Kerry Brown
They also made it clear that, as with so many other things in the UK, the decision seemed to have been made in solitude by Prime Minister Theresa May. This will probably be the basis for interesting discussions when the almost simultaneously announced state visit of US President Donald Trump takes place in early June.
The US has made it clear in word and deed that Huawei
concerns it, but it has
no company that can supply what Huawei offers. In many ways, in terms of price at least, Huawei has few competitors.
For a UK looking at lean growth in the years of being out of the EU – if and when
that happens (it has already been delayed twice, and is now set for the end of October this year) – price becomes increasingly important.
This is one of the realities of the UK in the era of what politicians once declared would be that of “Global Britain”.
For all the grand rhetoric, the reality for the foreseeable future is that the UK’s horizons and its options are going to narrow as it seeks to range free from its prime economic partnerships within the European Union.
There is nothing sui generis about the UK’s position with regards to China. Throughout Asia, into Latin America and Africa, the challenge is the same – how to balance security interests that link closely with the US or other partners, and the emerging economic benefits that come from working more with China.
Chinese investment in the UK is minimal – less than 1 per cent of current stocks. For most British people, too, their passions and ire seem to be directed at the EU. In the current context, China seems remote and engagement with it something reserved for the specialists.
This will need to change, and Huawei is introducing British policymakers at every level to a world that is transforming before their eyes.
China is no longer the supplicant it was in the past – smaller and marginal, and of modest importance to British interests.
Now it is starting to emerge as the most likely contender to replace those more established economic relationships now blighted by entwinement with the EU.
The unfriendly message the UK sent in the referendum in June 2016 means that the friendliness now needs to be extended to a partner the UK has never really had to deal with on any great scale before.
Dealing with the Hong Kong handover and colonial entanglements of the past were the preserve of a British political, academic and business elite.
The 300 graduates in Chinese studies that Britain produced each year were more than sufficient to service this need. Now everyone after a fashion needs to become a China expert in the UK.
An issue like Huawei shows precisely how China is moving to a far more central place in British interests, and starting to pose much more searching questions for everyone, not just specialists.
Huawei is a huge potential investor, with a site
already earmarked in Cambridge for a major research centre. It is becoming a significant employer.
The UK, as former intelligence officials attest, knows Huawei better than most through a centre set up to test Huawei technology for any security issues. No one else has this.
Clearly, all this shows that the UK figures in Huawei’s strategic calculations. Of all developed economies, it is now in position to be most open-minded and amenable to Chinese partners like this.
In essence, the Huawei case is symptomatic of the great opportunity, and the great risk, of the current moment for the UK as it looks at what to do with China
On the positive side, it has the chance to think in a different way about a partner it once gave little real attention to.

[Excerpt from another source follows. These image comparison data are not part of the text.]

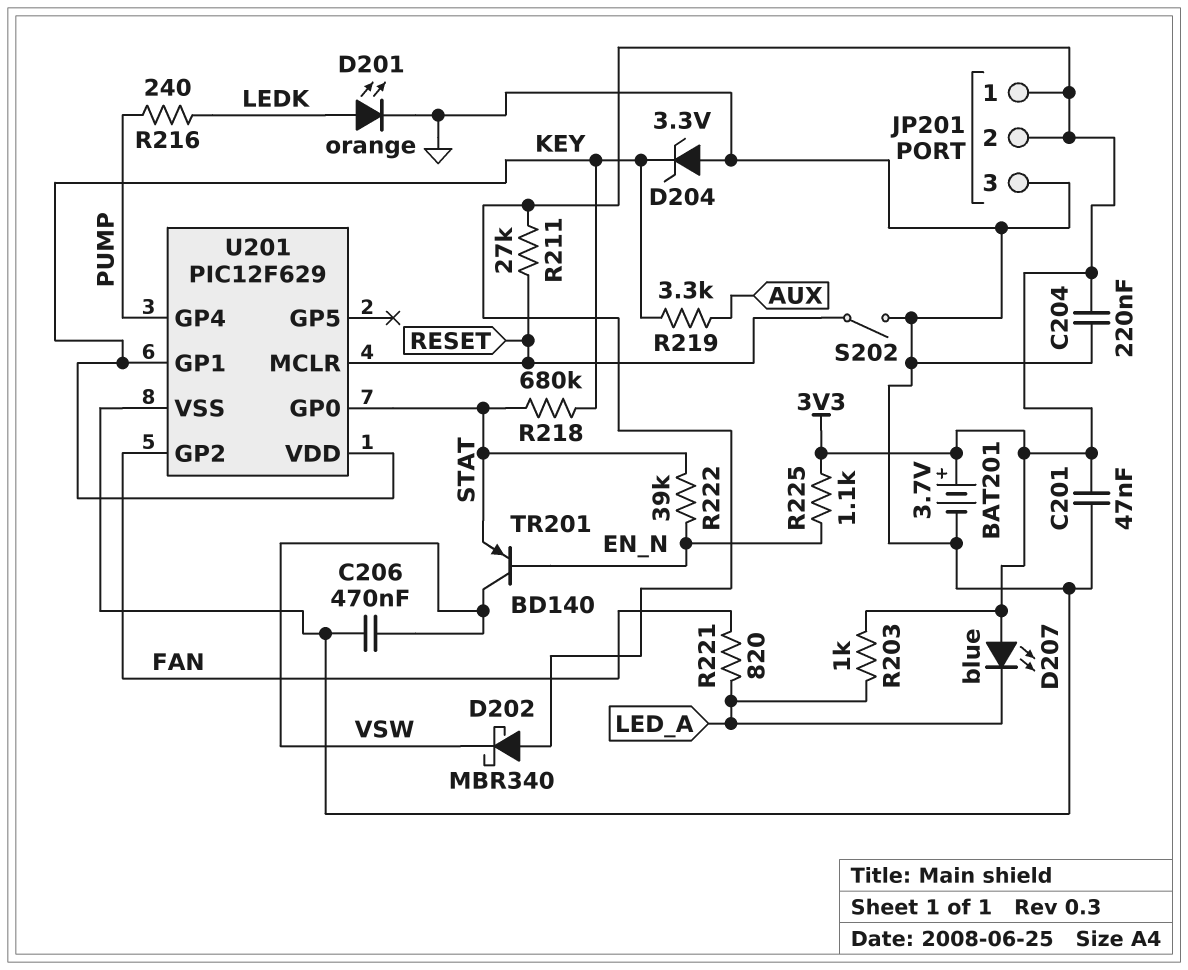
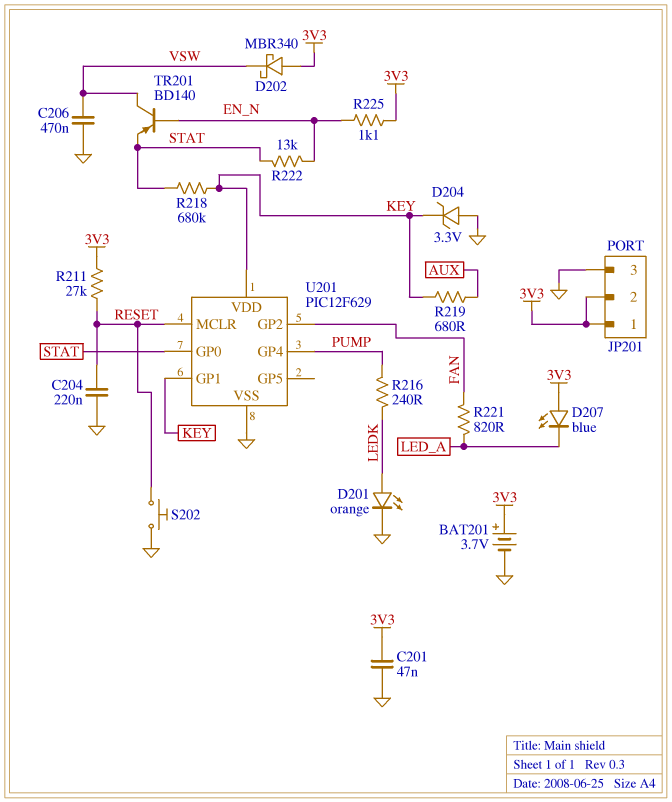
C204: 220nF (3V3, GND) -> 220nF (GND, RESET)
R203: 1k (3V3, LED_A) -> none
R219: 3.3k (AUX, KEY) -> 680 (AUX, KEY)
R222: 39k (EN_N, STAT) -> 13k (EN_N, STAT)
S202: switch (GND, RESET) -> button (GND, RESET)

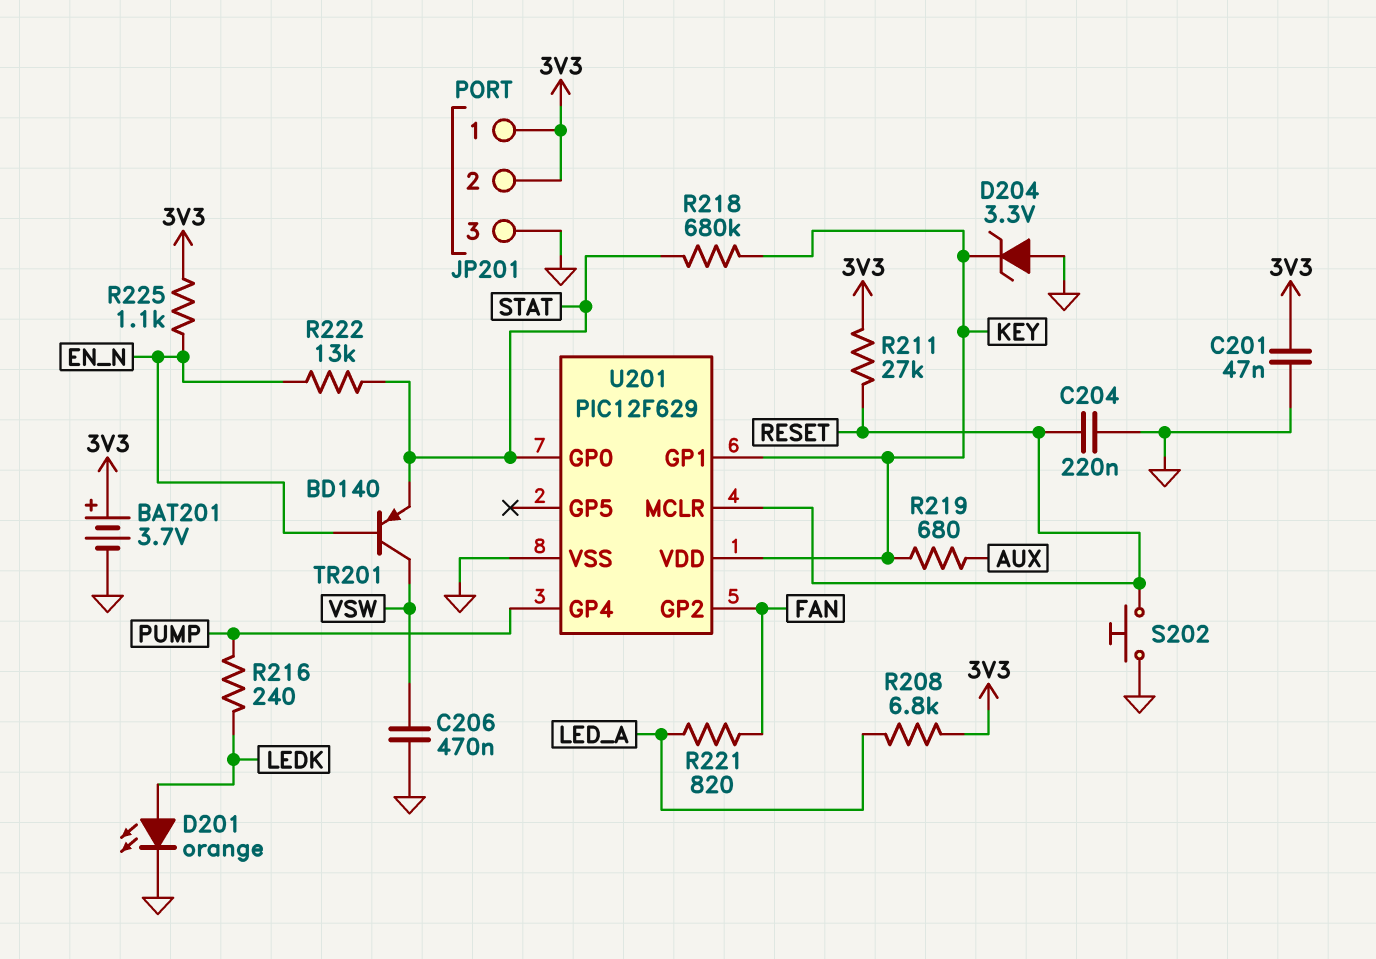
D202: schottky MBR340 (A 3V3, K VSW) -> none
D207: LED blue (A 3V3, K LED_A) -> none
R208: none -> 6.8k (3V3, LED_A)

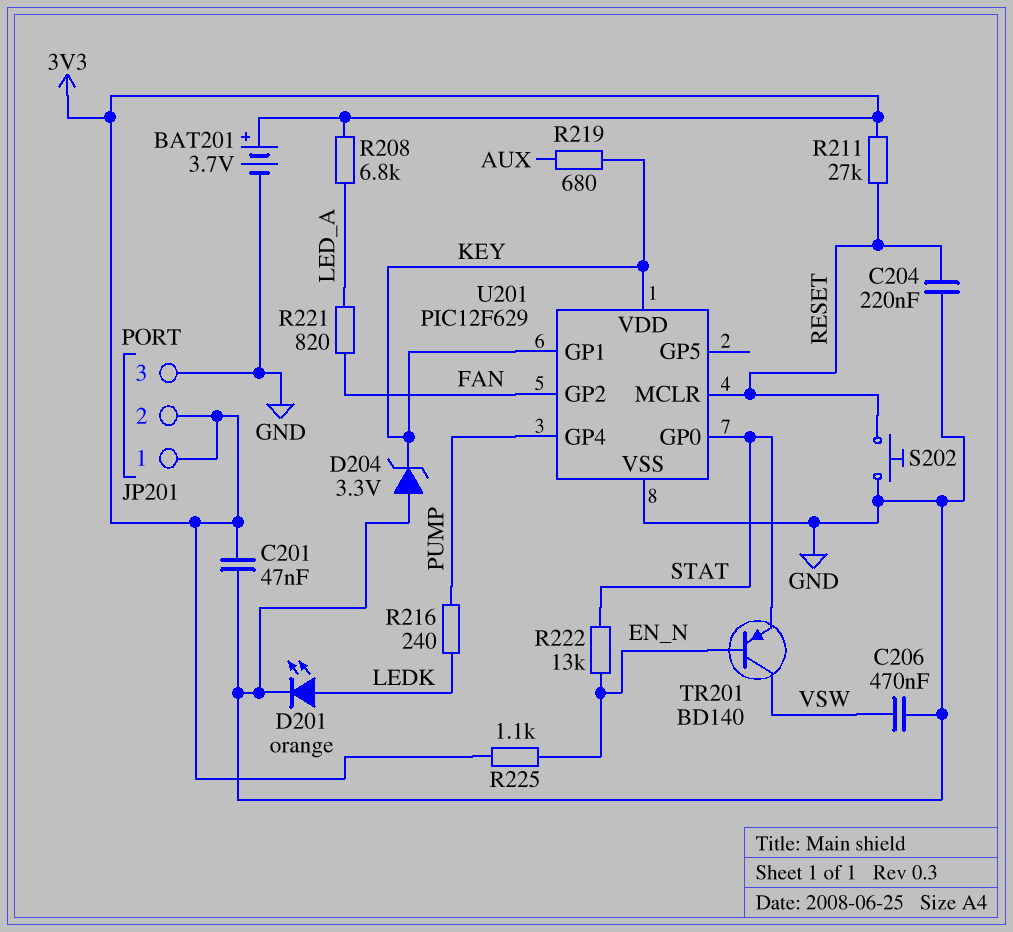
R218: 680k (KEY, STAT) -> none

In the years when German chancellors and French presidents were making almost annual visits to Beijing, Tony Blair, Gordon Brown, David Cameron and then Theresa May seemed to want to avoid the place. May’s first visit was on becoming prime minister.
Engaging with Huawei is likely to turn out as a series of lessons for the UK as it seeks to accelerate its learning curve over China.
Officials might wish to acquaint themselves with a saying attributed to Confucius: “There are three ways to learn: by reflection, which is noblest; by imitation, which is easiest; and by experience, which is the bitterest.”
The simple fact is that the UK has left little time for reflection and is apparently seeking not to imitate the US, the rest of the EU and its allies. Experience looks likely to be London’s chosen wrote.
The attribution of the saying to Confucius may well be erroneous. Let’s hope the sentiments are too, and the UK can show the world that deeper linkages with China are largely positive experiences, not ones that leave a bitter residue.